Paper wasps are the most familiar of Missouri's social wasps. Their tan, papery nests are easy to identify: a single layer of hexagonal cells, arranged side-by-side like a honeycomb, and suspended by a single stalk from some overhanging shelter (such as the eaves of a house or other building). The wasps themselves look something like skinny yellow jackets. They are black or brown, often with rusty or yellowish markings, and fly with their legs dangling.
Paper wasps are commonly seen chewing bits of wood from untreated wooden fences, park benches, and so on, which they mix with saliva and use to build their remarkable paper nests.

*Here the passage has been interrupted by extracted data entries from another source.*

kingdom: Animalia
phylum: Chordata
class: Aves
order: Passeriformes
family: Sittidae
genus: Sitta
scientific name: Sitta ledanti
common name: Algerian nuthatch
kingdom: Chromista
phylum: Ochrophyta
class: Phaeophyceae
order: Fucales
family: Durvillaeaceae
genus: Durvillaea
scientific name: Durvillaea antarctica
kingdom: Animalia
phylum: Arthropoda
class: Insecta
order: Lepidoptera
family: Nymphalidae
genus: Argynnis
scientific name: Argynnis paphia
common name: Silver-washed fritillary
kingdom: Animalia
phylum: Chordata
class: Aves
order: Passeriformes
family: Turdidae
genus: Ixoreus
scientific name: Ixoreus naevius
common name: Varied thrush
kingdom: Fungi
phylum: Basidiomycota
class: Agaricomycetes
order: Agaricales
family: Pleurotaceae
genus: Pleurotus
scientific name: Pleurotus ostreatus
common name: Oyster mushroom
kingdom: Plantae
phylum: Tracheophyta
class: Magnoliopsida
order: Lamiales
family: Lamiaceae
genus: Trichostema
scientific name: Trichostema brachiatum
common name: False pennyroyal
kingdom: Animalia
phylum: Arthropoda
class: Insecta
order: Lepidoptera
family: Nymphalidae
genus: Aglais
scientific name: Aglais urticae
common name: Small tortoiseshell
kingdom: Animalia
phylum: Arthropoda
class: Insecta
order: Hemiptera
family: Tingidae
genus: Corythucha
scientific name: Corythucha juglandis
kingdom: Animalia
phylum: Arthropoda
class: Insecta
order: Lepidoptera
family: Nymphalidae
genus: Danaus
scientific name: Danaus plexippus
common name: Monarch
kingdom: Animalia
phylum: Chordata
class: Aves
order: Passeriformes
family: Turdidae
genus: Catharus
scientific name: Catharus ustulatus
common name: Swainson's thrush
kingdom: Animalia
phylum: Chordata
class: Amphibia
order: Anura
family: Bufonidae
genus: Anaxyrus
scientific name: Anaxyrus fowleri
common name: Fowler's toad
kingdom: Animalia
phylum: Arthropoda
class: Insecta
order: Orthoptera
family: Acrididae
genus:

There are about 24 species in genus Polistes in North America north of Mexico.
Habitat and Conservation
Each colony is started by one or a few overwintered females, usually in April. Only one egg-laying queen is typically present, although apparently any of the workers in a colony could produce eggs.
The first offspring are usually worker females. For most of the summer, the colony is a community of mother and daughters all working together. Males and new queens are produced in mid- to late-summer.
In late fall, all individuals except for a single fertilized queen die in the freezing weather. Each fertilized queen passes the winter in a protected site such as under tree bark or inside building walls. Sometimes, a warm spell in winter will make them active again; this is why you might see a wasp flying around on a warm day in February.